Strangely enough, despite possessing the latest war equipment, the US command cannot help the gruesome killing, at regular intervals, of Afghan civilians as well as those employed by the Karzai regime by “friendly fire”. True to history, it is the ‘intruders’, who are seeking an exit strategy and not those who have been at the receiving end during those bad times. Now the majority of the Afghans regard the US and Isaf troops as “occupation forces”. Hence, the Taliban are being helped by their compatriots because freedom surpasses every other consideration in that area.
For 10 years, the US kept on propagating that the Taliban were partners of Al-Qaeda. Now unilaterally, it has cleared them from the blame. For an Afghan, however, all this is generally hocus pocus, as their countrymen have defied the foreign forces to defend their freedom and traditions.
Our American friends, therefore, must learn from history, instead of exploiting their people.
If Afghanistan’s history is examined, all wars, so far, have finally ended by the foreign troops abandoning their calculated missions, at times, amid heavy losses. The Soviet experience is the latest case in point.

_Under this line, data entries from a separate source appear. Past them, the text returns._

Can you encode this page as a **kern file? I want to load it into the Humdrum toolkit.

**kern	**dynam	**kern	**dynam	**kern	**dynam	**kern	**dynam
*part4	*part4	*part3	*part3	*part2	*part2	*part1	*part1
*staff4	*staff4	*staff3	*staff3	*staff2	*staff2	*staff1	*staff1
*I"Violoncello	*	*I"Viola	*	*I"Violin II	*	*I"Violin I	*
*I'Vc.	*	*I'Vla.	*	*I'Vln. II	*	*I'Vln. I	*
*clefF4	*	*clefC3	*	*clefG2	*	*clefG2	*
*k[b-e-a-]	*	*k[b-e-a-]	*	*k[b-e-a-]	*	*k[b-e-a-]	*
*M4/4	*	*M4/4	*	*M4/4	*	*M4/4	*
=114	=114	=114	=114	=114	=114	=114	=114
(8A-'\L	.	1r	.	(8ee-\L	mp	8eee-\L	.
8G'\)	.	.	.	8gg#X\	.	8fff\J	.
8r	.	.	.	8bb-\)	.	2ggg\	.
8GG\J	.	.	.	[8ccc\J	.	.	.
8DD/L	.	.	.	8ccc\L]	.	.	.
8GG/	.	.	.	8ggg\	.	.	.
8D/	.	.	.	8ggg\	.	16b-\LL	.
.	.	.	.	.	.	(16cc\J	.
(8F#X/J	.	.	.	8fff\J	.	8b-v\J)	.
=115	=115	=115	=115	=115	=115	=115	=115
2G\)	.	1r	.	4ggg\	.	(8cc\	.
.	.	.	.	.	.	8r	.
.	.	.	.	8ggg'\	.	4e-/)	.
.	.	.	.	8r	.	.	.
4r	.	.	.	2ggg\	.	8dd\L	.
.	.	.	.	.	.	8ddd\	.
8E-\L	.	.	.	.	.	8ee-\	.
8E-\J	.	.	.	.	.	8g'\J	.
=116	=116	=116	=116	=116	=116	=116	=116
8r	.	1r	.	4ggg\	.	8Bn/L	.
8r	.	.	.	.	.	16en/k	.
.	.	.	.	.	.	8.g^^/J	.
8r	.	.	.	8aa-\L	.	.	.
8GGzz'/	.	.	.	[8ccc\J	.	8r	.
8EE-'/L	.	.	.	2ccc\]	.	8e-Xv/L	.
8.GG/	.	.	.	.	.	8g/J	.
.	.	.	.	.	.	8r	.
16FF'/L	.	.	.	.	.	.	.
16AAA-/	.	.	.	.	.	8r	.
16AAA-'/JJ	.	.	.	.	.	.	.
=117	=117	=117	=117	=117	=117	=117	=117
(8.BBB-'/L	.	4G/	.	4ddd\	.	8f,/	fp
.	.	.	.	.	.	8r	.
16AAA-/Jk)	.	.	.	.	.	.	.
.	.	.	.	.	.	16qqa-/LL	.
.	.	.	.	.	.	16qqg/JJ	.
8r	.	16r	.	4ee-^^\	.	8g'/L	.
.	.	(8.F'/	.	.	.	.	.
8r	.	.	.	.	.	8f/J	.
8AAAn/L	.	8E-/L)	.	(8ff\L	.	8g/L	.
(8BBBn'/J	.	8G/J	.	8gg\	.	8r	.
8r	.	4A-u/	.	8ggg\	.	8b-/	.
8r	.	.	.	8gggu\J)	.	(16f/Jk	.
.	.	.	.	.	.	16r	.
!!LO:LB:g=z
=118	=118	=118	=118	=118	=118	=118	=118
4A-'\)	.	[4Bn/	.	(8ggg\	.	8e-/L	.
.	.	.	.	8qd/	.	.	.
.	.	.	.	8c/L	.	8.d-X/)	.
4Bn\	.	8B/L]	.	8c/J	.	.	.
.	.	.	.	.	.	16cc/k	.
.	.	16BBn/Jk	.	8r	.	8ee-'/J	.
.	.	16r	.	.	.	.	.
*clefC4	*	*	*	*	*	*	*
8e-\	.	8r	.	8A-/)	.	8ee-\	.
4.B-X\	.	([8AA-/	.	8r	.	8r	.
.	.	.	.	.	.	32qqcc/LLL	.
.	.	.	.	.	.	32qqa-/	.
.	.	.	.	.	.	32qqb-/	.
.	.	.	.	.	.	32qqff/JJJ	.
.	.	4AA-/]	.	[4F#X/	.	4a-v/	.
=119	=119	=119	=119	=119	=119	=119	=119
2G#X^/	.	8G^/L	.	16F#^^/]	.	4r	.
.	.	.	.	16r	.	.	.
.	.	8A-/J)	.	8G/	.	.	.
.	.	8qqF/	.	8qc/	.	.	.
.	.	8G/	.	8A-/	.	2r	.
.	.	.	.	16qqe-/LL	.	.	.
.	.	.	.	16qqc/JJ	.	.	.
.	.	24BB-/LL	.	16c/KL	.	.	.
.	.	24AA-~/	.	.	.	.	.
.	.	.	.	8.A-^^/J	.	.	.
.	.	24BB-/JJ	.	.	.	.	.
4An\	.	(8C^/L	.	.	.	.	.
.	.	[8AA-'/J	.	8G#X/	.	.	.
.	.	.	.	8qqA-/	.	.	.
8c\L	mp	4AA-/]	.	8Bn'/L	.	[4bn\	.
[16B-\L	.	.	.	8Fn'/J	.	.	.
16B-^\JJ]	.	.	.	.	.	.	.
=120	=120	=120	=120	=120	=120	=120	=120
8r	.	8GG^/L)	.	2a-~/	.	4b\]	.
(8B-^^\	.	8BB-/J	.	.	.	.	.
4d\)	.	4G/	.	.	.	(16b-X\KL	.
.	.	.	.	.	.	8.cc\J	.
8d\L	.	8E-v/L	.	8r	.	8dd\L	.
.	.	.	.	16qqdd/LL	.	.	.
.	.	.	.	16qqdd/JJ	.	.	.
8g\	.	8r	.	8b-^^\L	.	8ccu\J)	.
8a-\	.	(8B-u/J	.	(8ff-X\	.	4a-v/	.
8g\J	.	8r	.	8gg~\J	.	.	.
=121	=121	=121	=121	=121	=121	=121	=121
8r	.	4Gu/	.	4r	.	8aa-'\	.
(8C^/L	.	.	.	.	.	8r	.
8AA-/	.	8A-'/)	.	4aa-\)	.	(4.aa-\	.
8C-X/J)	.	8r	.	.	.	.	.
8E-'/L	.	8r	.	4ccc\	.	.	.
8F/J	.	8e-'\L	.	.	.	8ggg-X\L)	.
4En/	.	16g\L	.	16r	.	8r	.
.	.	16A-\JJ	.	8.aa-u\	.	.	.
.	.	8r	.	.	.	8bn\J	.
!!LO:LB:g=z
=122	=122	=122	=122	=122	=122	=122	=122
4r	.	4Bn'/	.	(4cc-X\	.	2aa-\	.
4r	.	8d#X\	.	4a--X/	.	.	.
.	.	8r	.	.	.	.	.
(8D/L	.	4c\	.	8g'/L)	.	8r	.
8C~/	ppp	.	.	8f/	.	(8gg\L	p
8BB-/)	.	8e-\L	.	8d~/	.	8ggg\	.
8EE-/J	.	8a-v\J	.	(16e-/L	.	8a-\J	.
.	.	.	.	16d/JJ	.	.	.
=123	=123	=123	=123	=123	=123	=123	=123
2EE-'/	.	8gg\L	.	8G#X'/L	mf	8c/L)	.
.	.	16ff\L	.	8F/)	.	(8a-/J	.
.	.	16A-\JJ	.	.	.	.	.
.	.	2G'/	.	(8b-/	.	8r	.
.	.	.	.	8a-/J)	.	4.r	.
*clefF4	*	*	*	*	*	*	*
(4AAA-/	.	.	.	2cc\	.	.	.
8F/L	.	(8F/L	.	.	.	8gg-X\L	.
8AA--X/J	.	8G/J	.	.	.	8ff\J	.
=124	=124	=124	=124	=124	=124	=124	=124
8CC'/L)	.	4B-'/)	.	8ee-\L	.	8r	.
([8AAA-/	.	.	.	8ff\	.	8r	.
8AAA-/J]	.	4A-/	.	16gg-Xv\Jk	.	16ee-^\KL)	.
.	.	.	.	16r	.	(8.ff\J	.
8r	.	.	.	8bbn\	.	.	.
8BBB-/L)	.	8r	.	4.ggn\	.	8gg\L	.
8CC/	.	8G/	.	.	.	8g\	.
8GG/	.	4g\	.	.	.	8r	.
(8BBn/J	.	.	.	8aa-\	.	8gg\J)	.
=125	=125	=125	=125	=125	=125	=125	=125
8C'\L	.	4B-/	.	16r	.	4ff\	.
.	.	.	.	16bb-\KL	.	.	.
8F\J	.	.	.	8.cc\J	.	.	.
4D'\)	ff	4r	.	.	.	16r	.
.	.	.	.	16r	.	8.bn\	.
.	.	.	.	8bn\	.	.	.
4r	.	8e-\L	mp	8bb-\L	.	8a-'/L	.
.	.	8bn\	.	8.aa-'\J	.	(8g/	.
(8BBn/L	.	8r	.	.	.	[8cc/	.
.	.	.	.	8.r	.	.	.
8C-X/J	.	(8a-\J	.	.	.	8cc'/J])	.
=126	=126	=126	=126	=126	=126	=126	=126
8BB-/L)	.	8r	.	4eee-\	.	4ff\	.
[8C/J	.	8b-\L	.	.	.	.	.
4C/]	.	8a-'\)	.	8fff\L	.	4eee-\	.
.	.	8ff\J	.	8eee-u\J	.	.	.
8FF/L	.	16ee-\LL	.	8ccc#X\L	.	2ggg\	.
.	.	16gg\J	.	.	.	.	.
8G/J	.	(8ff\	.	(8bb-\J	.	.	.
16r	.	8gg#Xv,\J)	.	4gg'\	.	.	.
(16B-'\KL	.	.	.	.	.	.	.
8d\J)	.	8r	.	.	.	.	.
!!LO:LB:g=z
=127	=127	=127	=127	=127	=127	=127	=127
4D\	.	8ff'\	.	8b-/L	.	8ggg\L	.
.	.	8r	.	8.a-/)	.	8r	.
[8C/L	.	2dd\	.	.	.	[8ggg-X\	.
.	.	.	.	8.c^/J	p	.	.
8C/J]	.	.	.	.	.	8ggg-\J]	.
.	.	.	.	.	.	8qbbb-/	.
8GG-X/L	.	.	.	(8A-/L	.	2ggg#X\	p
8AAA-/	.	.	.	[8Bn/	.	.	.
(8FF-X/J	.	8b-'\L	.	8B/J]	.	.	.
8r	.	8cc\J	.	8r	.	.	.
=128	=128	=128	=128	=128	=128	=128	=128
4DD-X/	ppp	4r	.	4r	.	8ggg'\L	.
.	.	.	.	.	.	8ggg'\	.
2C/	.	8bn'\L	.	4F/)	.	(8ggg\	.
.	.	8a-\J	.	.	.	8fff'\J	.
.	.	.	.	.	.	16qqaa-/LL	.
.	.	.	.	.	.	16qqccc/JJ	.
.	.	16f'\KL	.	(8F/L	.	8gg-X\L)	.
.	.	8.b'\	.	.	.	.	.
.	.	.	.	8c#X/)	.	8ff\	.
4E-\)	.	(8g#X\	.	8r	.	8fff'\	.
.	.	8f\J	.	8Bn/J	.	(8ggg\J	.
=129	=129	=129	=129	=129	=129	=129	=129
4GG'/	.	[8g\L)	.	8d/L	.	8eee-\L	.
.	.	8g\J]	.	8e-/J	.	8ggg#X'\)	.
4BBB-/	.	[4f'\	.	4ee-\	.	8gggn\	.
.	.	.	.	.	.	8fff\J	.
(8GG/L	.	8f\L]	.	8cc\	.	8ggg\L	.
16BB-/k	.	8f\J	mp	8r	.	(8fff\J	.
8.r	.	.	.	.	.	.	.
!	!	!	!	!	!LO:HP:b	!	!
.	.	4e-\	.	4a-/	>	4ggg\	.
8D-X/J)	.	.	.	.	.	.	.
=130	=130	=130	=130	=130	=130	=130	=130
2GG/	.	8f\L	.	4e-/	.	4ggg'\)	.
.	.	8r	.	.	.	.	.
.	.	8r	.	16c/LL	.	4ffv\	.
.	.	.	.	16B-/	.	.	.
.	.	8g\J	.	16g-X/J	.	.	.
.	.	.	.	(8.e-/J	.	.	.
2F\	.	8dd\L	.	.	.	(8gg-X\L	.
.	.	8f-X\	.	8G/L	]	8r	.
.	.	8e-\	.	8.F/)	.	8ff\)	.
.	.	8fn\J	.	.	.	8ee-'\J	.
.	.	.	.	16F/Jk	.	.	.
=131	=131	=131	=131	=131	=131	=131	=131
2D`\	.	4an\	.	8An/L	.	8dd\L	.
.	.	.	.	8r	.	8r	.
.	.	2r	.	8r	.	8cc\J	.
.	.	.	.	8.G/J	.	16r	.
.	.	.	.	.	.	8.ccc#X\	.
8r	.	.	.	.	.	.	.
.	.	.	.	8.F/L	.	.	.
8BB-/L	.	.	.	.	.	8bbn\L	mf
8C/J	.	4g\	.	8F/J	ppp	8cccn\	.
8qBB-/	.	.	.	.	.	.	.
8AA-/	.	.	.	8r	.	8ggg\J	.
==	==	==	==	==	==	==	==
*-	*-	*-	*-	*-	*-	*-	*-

The US may be having a bigger stake linked to the Central Asian Energy resources, but it appears to be losing the war as per the ground realities. Its position is compromised by the fact that it is an election-year and President Obama has to blow hot and cold to win the Democratic nomination as well as the election. However, a Pashto proverb underlines: “See! After a 100 years a Pashtun takes his revenge, and he says - ‘still I have taken it quickly’.” Many reports also indicate that the ‘foreign forces’ are generally worried as to what may happen in view of the gathering storm!
Unless and until the USA can negotiate equitable terms for an exit of its forces with the Taliban and apologise for all its sins since 9/11, people like Bales would be haunted by the spectre of Afghan revenge. In the process, even nice Americans may have to pay for the misdeeds of their sick fellow countrymen.
The writer is a former secretary interior.